Deux tragédies, deux clubs, deux attitudes diamétralement opposées face à la mort. Le décès de Diogo Jota le 3 juillet 2025 dans un accident de la route et celui d’Emiliano Sala le 21 janvier 2019 dans un crash d’avion ont bouleversé le monde du football. Mais si la douleur des familles reste universelle, la gestion humaine, financière et juridique de ces drames par les clubs concernés soulève une question de fond : où commence la responsabilité d’un club, et jusqu’où va le devoir moral ?
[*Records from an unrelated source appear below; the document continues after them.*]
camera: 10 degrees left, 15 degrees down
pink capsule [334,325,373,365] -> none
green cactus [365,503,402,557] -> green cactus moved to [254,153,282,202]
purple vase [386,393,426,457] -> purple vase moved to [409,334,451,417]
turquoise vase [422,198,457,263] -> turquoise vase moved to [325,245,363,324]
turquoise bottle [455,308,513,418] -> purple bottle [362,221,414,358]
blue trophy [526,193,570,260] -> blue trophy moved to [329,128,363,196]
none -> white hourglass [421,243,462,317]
Liverpool, l’élégance dans le deuil
D’un côté, Liverpool, endeuillé par la disparition brutale de Jota, a choisi de faire preuve d’une dignité exemplaire. Le club a immédiatement annoncé qu’il verserait l’intégralité des deux années restantes de salaire du joueur à sa famille, soit environ 15,5 millions d’euros l’équivalent de 10,1 milliards FCFA. Un geste fort, sans contrainte judiciaire, mû par la conviction des Reds que le lien entre un club et son joueur va au-delà du contrat, surtout quand une vie s’éteint brutalement. Liverpool a également retiré le maillot n°20 de Jota, décalé sa reprise d’entraînement et délégué joueurs et dirigeants aux obsèques. Ici, la compassion a dicté la conduite du club.
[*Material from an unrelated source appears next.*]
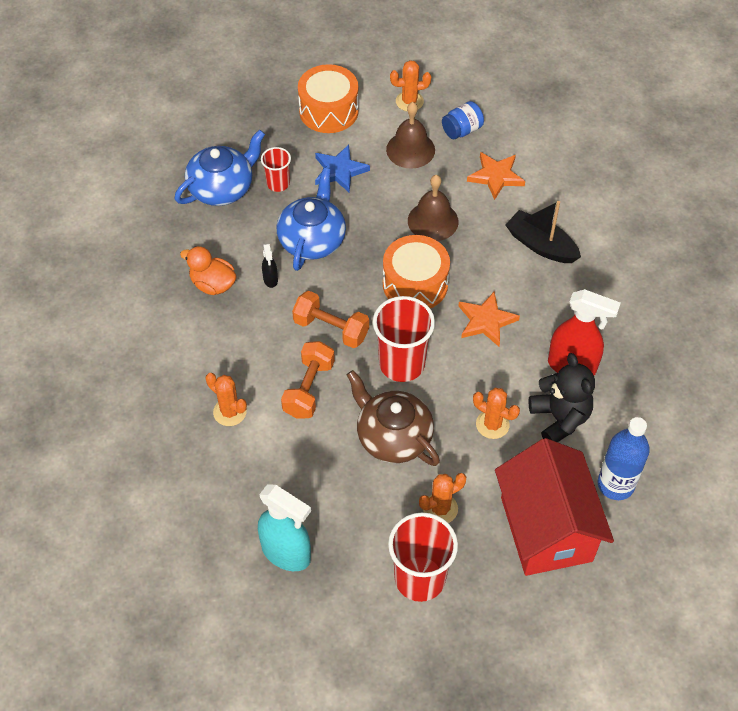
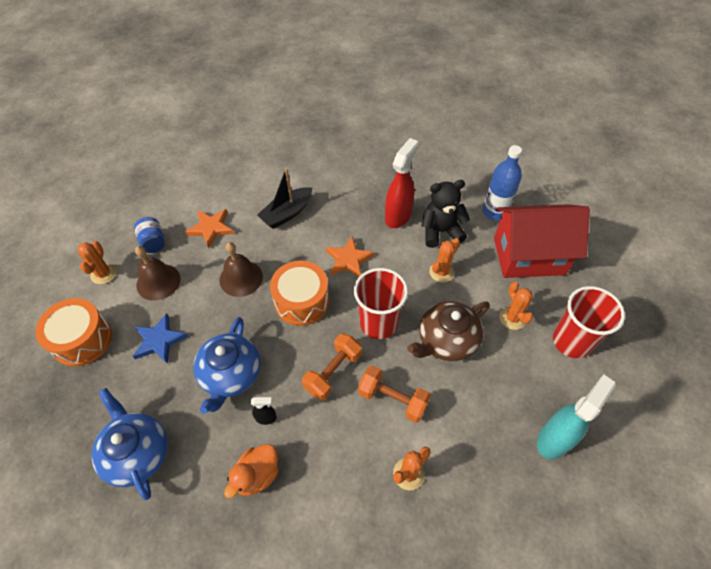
camera: 80 degrees left, 0 degrees up
red cup [261,147,291,192] -> none
blue teapot [277,168,346,271] -> blue teapot turned 105 degrees counterclockwise [193,317,261,414]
À l’opposé, le FC Cardiff City, après la disparition d’Emiliano Sala en janvier 2019 lors de son voyage vers le Pays de Galles pour rejoindre son nouveau club, a choisi la voie de la contestation judiciaire. Le transfert de Sala, conclu entre Nantes et Cardiff pour 17 millions d’euros, avait été signé et médiatisé. Pourtant, après l’accident, Cardiff a refusé de verser la somme due, arguant que le transfert n’était pas finalisé. Il a fallu des années, une décision de la FIFA, une confirmation par le Tribunal Arbitral du Sport (TAS), puis un rejet définitif du recours par le Tribunal Fédéral Suisse, pour que le club gallois s’exécute, en juin 2023, en payant enfin le montant du transfert.
Mercedes Taffarel, la mère d’Emiliano Sala, s’est confiée à L’Equipe quelques mois après le drame. Elle estimait que les dirigeants de Cardiff n’ont « pas pris soin » de son fils après le drame. Elle déversait sa « en colère » et réclamait « justice ». « Le contrat est signé. Je ne sais pas pourquoi ils ne veulent pas payer. On a vu les images, on a vu les photos. Sa signature était posée sur un papier. », fulmunait-elle.
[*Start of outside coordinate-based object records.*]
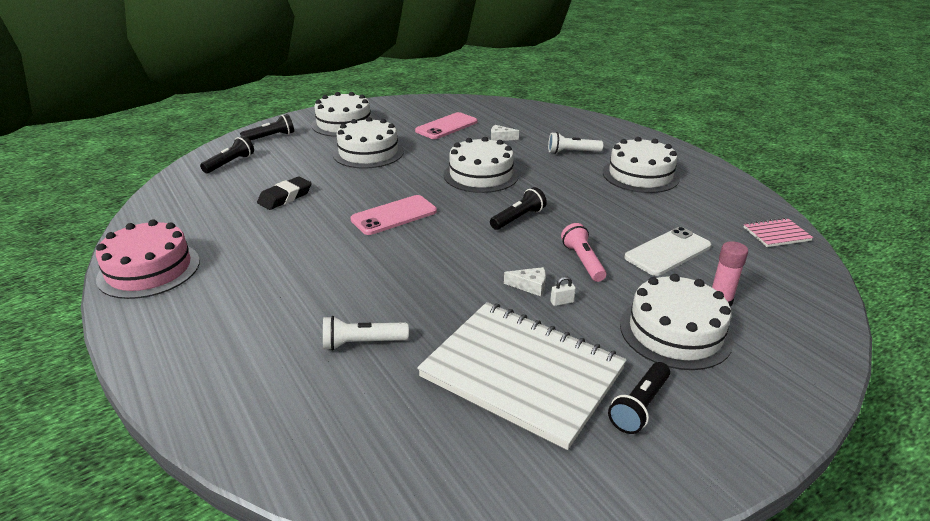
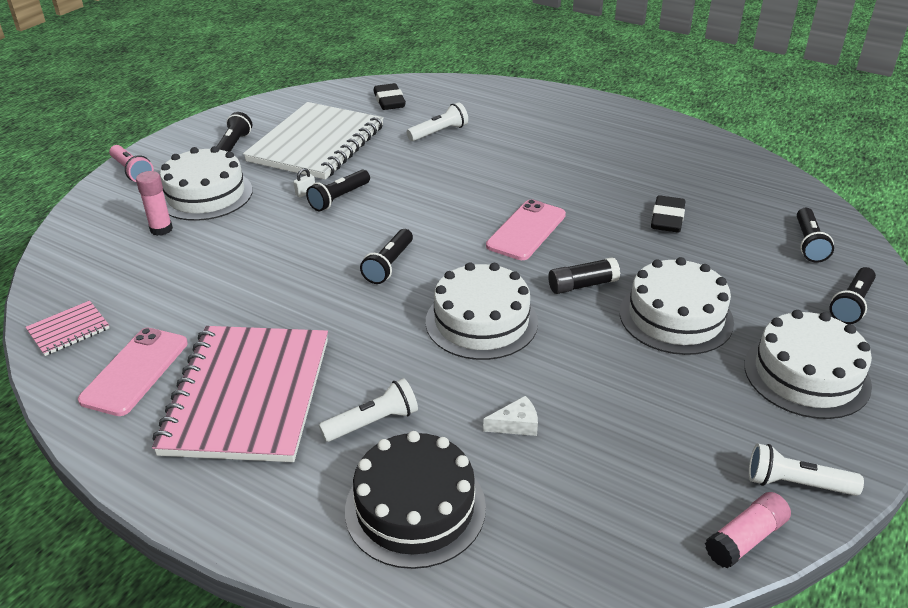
camera: 155 degrees right, 5 degrees up
pink cake [96,219,200,299] -> none
pink phone [415,112,477,139] -> pink phone moved to [78,328,188,416]
white notebook [417,302,627,450] -> white notebook turned 75 degrees counterclockwise [243,102,384,180]
white cheese [504,267,546,296] -> black flashlight [306,170,370,211]
pink flashlight [561,223,606,282] -> pink flashlight moved to [109,145,154,182]
white cake [603,137,680,193] -> pink notebook [152,326,328,462]
white phone [624,227,711,276] -> none
none -> black cake [345,431,486,569]
none -> black eraser [374,83,406,110]
none -> black glue stick [548,257,620,294]
none -> pink glue stick [705,492,791,569]
none -> white flashlight [749,443,864,496]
Cardiff, la bataille judiciaire
Mais l’affaire ne s’est pas arrêtée là. Cardiff réclame aujourd’hui plus de 120 millions d’euros à Nantes, invoquant un préjudice économique lié à la disparition de Sala, qu’ils n’ont jamais vu évoluer sous leur maillot. Une démarche jugée cynique par de nombreux observateurs, quand la famille du joueur attend toujours un véritable geste d’indemnisation ou de reconnaissance.
Dans ce contexte, le contraste est saisissant. Liverpool a agi dans un esprit de responsabilité morale, considérant que l’engagement envers un joueur ne s’éteint pas avec sa vie. Cardiff, au contraire, s’est accroché à une lecture strictement contractuelle et juridique, contestant jusqu’au bout, et poursuivant même en justice les Canaris pour « compensation ».